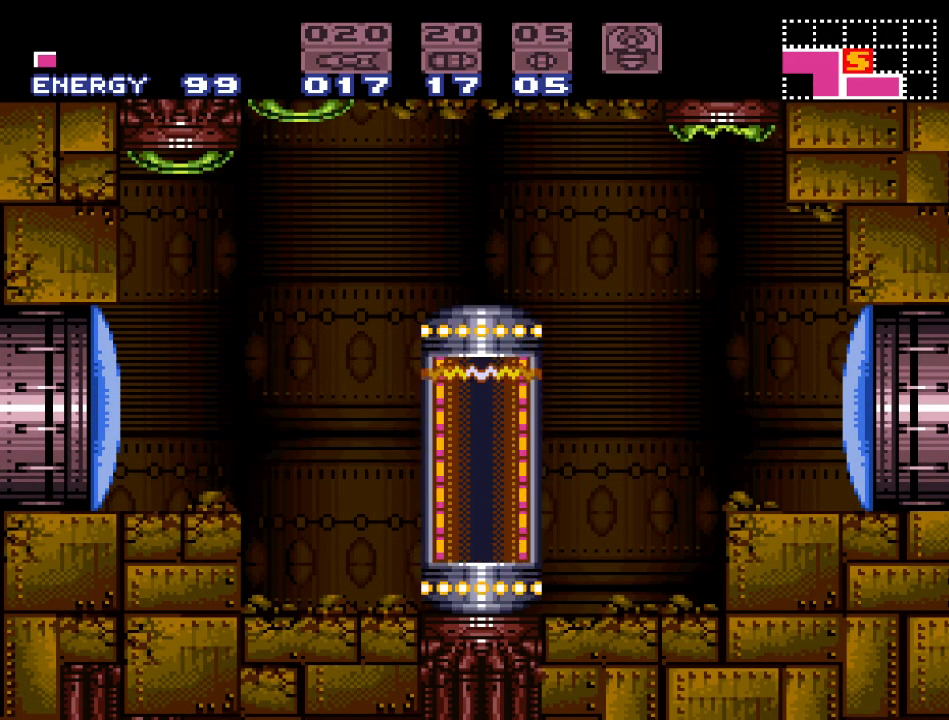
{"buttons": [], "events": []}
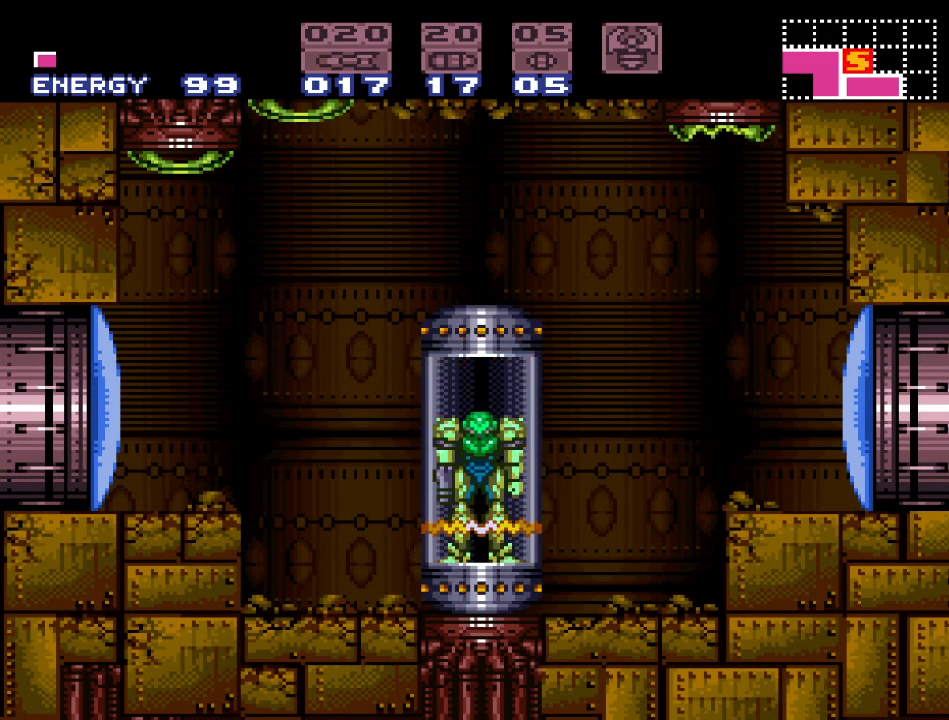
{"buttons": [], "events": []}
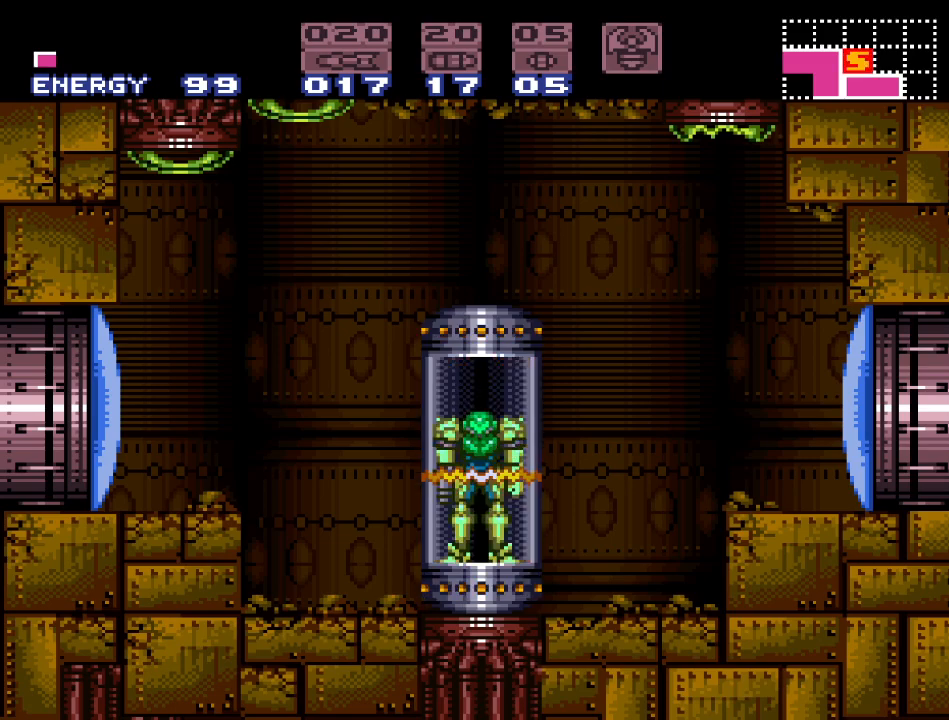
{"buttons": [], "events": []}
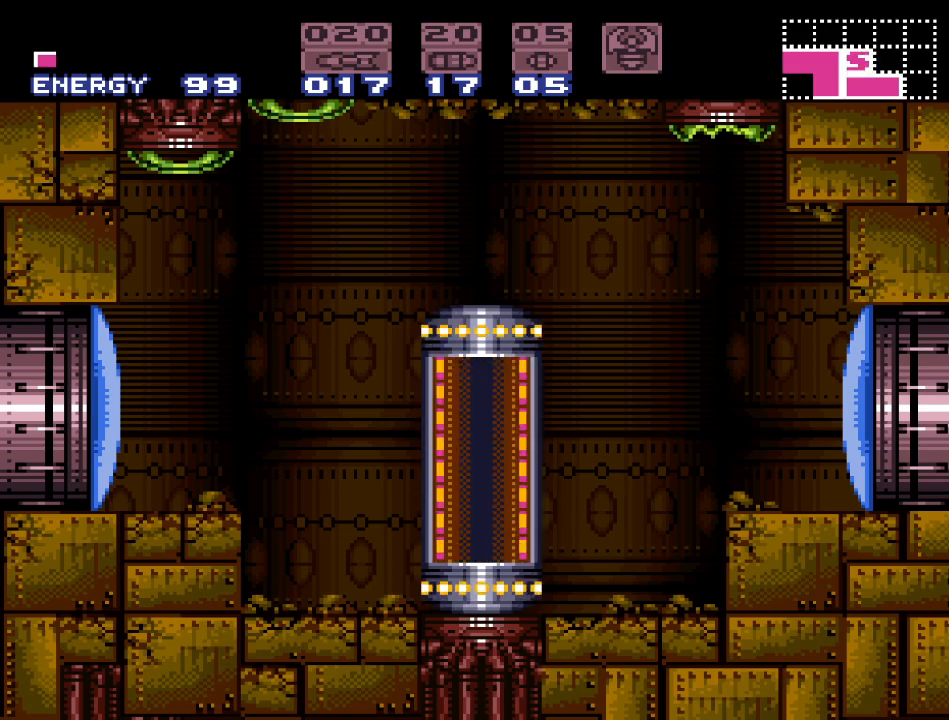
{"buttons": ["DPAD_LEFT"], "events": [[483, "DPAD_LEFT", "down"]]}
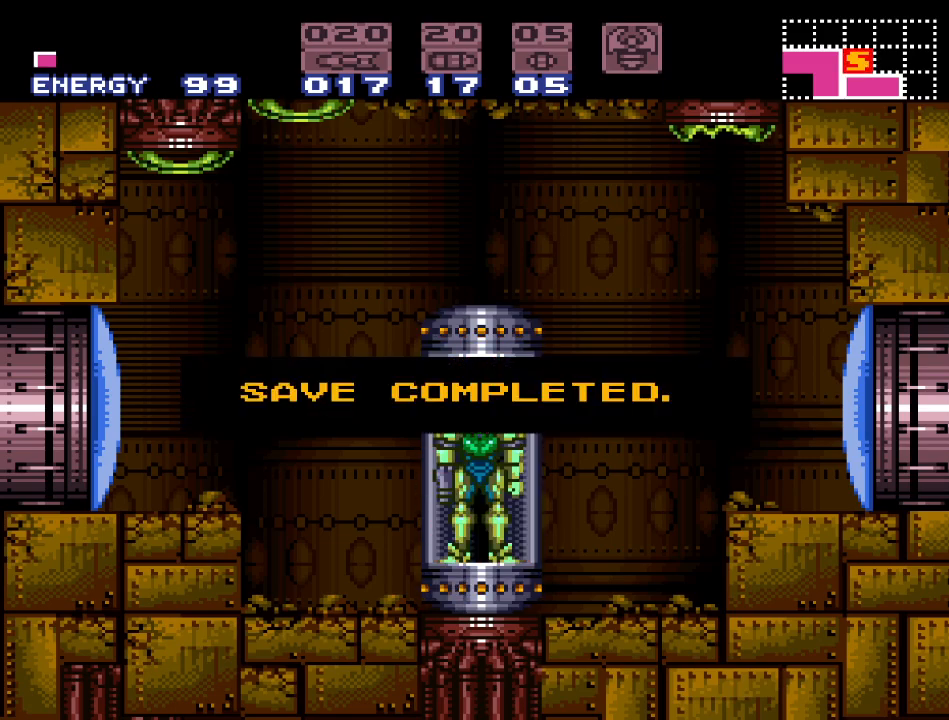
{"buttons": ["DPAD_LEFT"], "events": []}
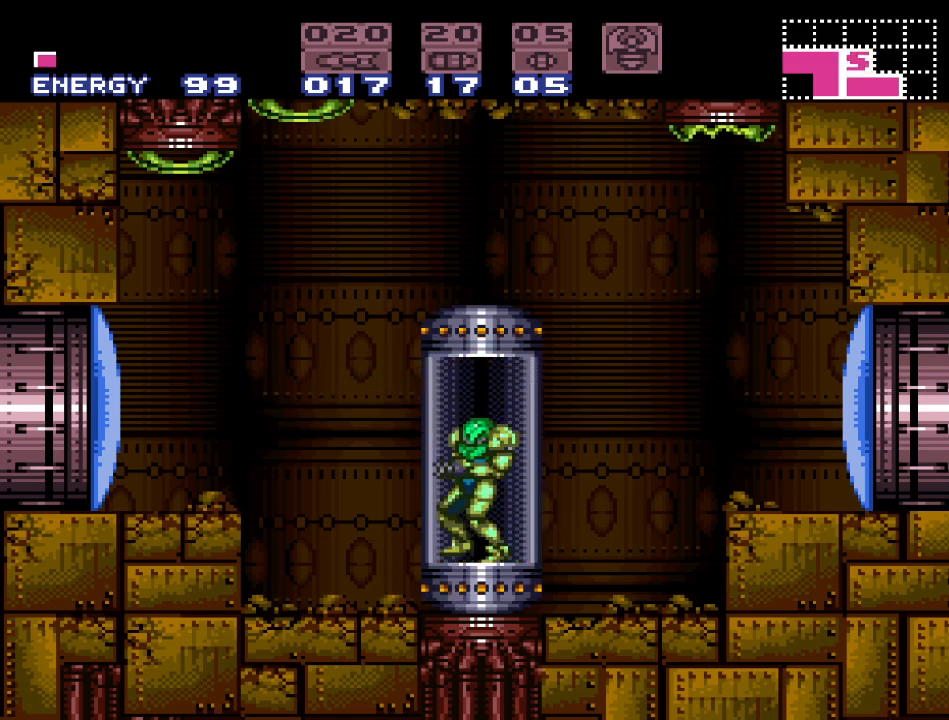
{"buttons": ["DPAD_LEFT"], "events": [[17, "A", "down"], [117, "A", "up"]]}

++++

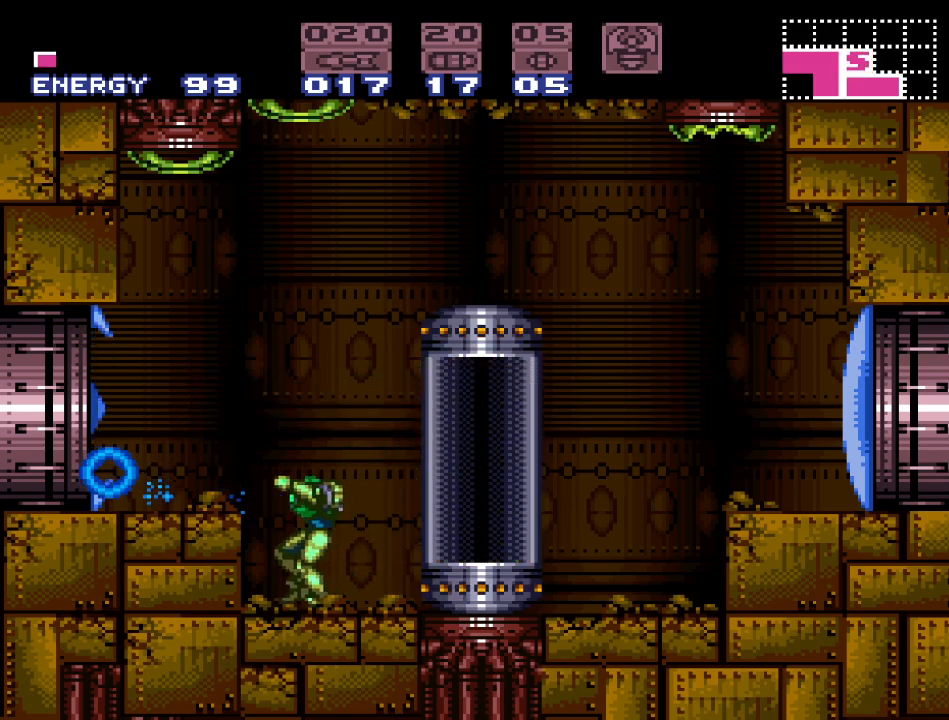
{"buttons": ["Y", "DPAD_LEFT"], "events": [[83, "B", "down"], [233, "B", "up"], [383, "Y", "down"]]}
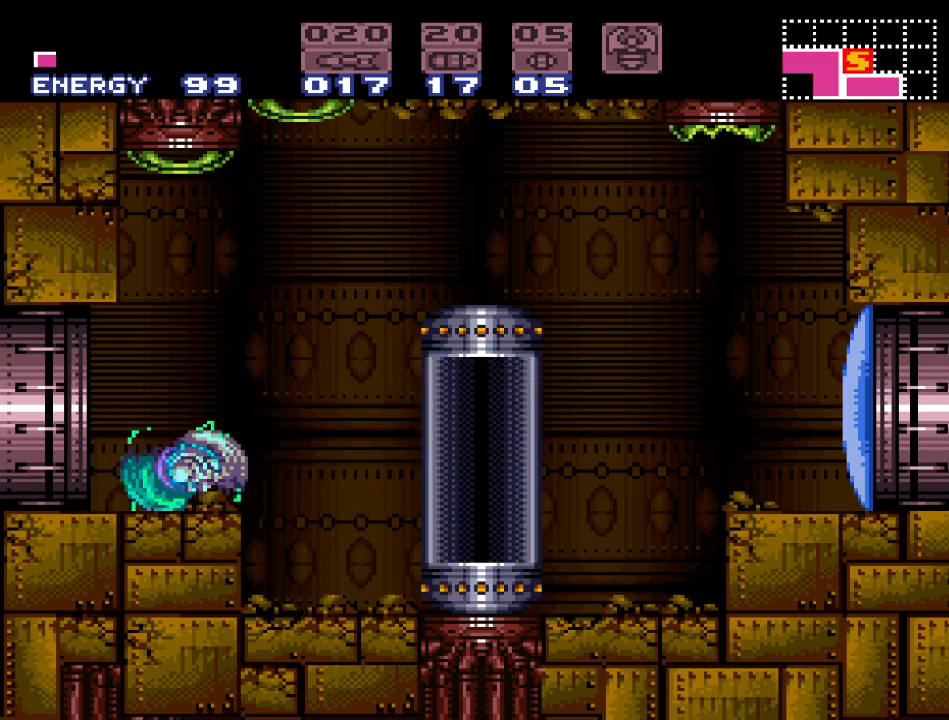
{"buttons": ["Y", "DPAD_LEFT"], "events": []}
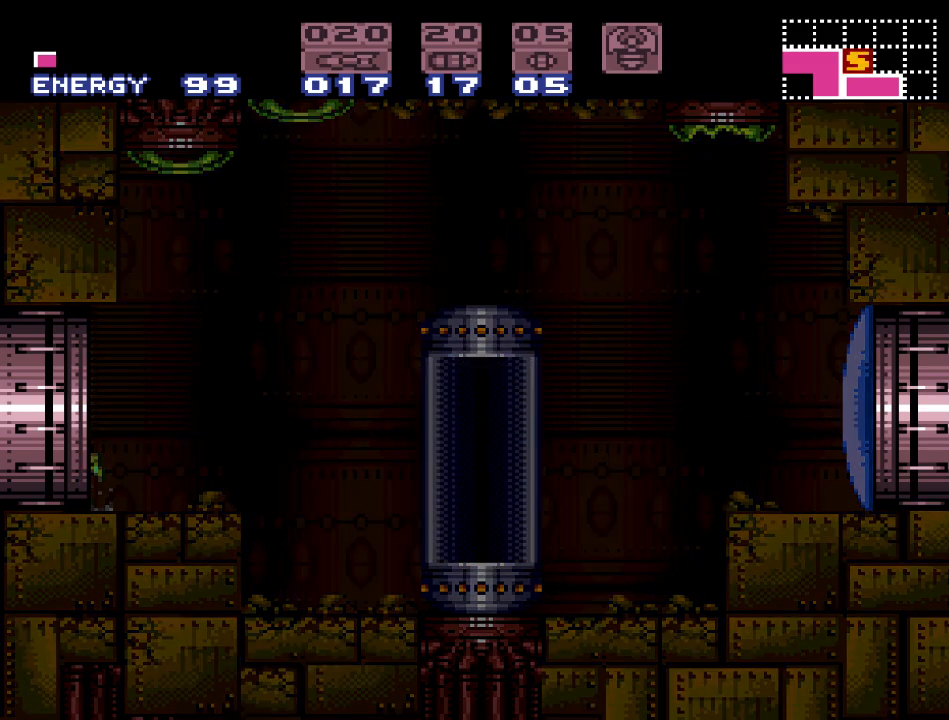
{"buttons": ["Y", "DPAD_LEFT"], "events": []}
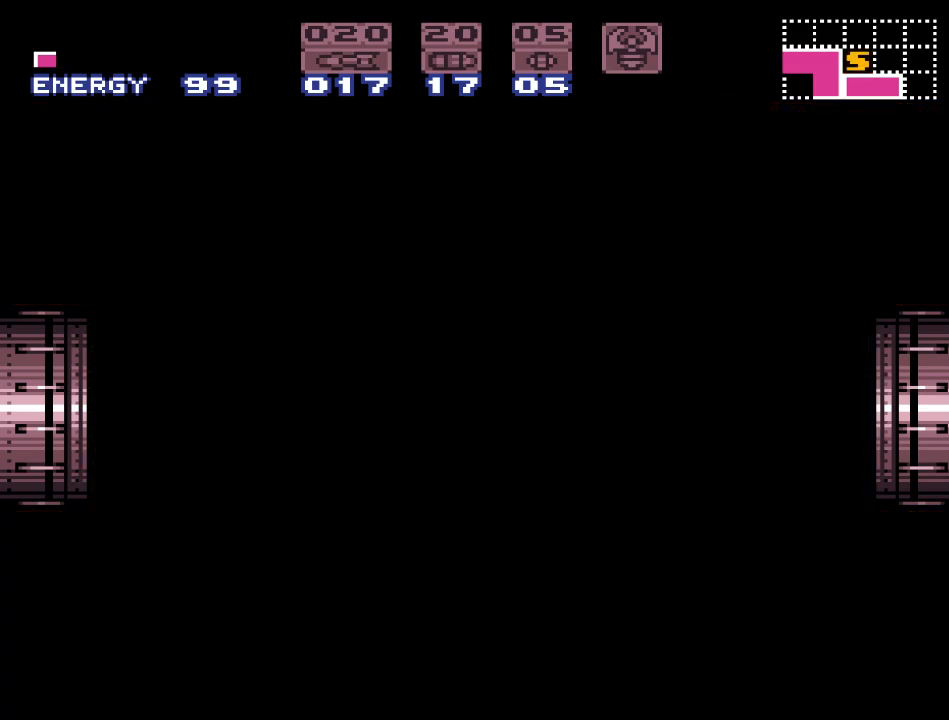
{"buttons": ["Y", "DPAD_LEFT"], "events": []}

++++

Task requirements.
What lines above contain the string "down"? Copy all of them.

Solution for this problem.
{"buttons": ["DPAD_LEFT"], "events": [[483, "DPAD_LEFT", "down"]]}
{"buttons": ["DPAD_LEFT"], "events": [[17, "A", "down"], [117, "A", "up"]]}
{"buttons": ["Y", "DPAD_LEFT"], "events": [[83, "B", "down"], [233, "B", "up"], [383, "Y", "down"]]}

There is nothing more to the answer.